INSTRUCCIONES:
A - Responde estas preguntas con lo que dice el texto sobre las industrias extractivas:
(i) ¿Cuál es el temor que más moviliza e impacta?
(ii) ¿Cuántos niños de Simón Bolívar, en Cerro de Pasco, sufrieron contaminación por metales pesados?
(iii) ¿Desde qué año hay un plan de acción firmado para los pobladores de Simón Bolívar?
B - Sigue escribiendo el texto sobre las industrias extractivas a partir del punto en que termina.

----- EXTRACTO DEL DOCUMENTO

En segundo lugar, un análisis de la literatura internacional –incluso en países ricos- demuestra que los conflictos son producto de un conjunto de variables que tienen que ver con una mezcla de: Un mal diseño técnico, un deficiente manejo ambiental y usualmente una pésima gestión social, lo cual provoca temores, resistencias, reacciones que deterioran la confianza y las relaciones entre las comunidades y las empresas.

En tercer lugar, de todos los temores y preocupaciones que despiertas las industrias extractivas, el que más moviliza e impacta es “el temor a la contaminación”. Por ello, si hablamos de crear condiciones para la viabilidad de los proyectos extractivos, una tarea central debiera ser la creación de un sistema de monitoreo, alerta, identificación de responsables, sanciones, atención y remediación de la contaminación por metales pesados.

A pesar de ello el pasado gobierno y el actual han fallado rotundamente en crear seguridades y garantías para las poblaciones que viven en las áreas de influencia directa de los yacimientos. En el gobierno aprista observamos la contaminación de los niños de Raura Nueva en Huánuco, durante el gobierno de Humala la contaminación de población de Espinar en Cusco y en esta semana la contaminación por metales pesados de 21 niños de Simón Bolívar de Cerro de Pasco. Estos tres casos dramáticamente vigentes (entre muchos más que no aparecen en medios pero que figuran en el reporte de la Defensoría del Pueblo) demuestran el poco interés y la desidia de los sucesivos gobiernos por garantizar la salud de las personas.

El desesperado encadenamiento de los pobladores de Simón Bolívar en las rejas del MINSA nos muestra cómo las diferentes instituciones del Estado fallan -como casino de naipes- en garantizar la atención de los reclamos de estas poblaciones afectadas, incluso teniendo un plan de acción firmado desde el 2012 y una marcha de sacrificio en octubre del 2015.

----------
----- DATOS EXTRAÍDOS

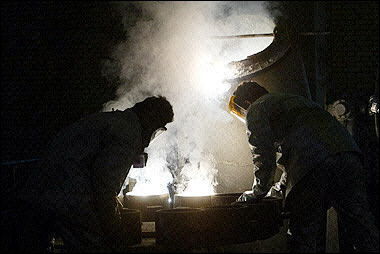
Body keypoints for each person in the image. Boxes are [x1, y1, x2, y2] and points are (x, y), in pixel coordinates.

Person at [1, 96, 174, 253]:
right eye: (159, 128)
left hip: (40, 192)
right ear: (150, 118)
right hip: (67, 194)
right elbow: (104, 187)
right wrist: (113, 227)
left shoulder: (113, 121)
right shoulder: (128, 133)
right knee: (94, 245)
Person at [232, 81, 379, 252]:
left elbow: (263, 156)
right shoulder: (295, 101)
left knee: (303, 233)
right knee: (361, 227)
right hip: (348, 155)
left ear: (246, 103)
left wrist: (258, 192)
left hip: (314, 165)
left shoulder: (256, 108)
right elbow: (297, 157)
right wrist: (279, 188)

----------

RESPUESTAS NUMERADAS:
A -
(i) El temor a la contaminación.
(ii) 21 niños.
(iii) Desde el 2012.

B -
Observamos una falla sistémica de la política de gestión de casos de contaminación por metales pesados: La OEFA no sanciona a las empresas, CENSOPAS no hace el seguimiento de la contaminación de los niños por falta de presupuesto (el último fue del 2012), el MINSA no implementa a tiempo la estrategia sanitaria de atención a personas Afectadas por Contaminación con Metales Pesados, el MINEM no transfiere desde el año pasado los fondos para la remediación de los pasivos ambientales (a pesar que el acuerdo data del 2012) y Viceministerio de Gobernanza no atiende preventivamente el surgimiento del conflicto (a lo mejor como no estaba en crisis, según ellos, no era un conflicto). Y nadie en el Estado tiene la competencia para identificar las causas de la contaminación, lo cual tiene entrampados en un limbo a los niños de Nueva Raura, Espinar y Simón Bolívar que tienen metales pesados en su sangre.

El mensaje del actual gobierno es lamentablemente claro, si sufres de contaminación por metales pesados, estás condenado a deambular entre una institución y otra, mendigando citas con viceministros, compensación económica, remediación ambiental, o atención médica. En otras palabras, ¿cuál es la seguridad que se le da a las poblaciones de los actuales y nuevos proyectos de que serán atendidos y tratados con justicia en caso ocurra una contaminación? La respuesta es: ninguna seguridad.

Por lo tanto, crear condiciones para la inversión de las industrias extractivas no tiene que ver con la inversión en infraestructura, sino en las “seguridades de vida” que se le deben garantizar a las poblaciones donde se van a desarrollar los proyectos, y es en este punto que el gobierno está disparando a los pies de la inversión.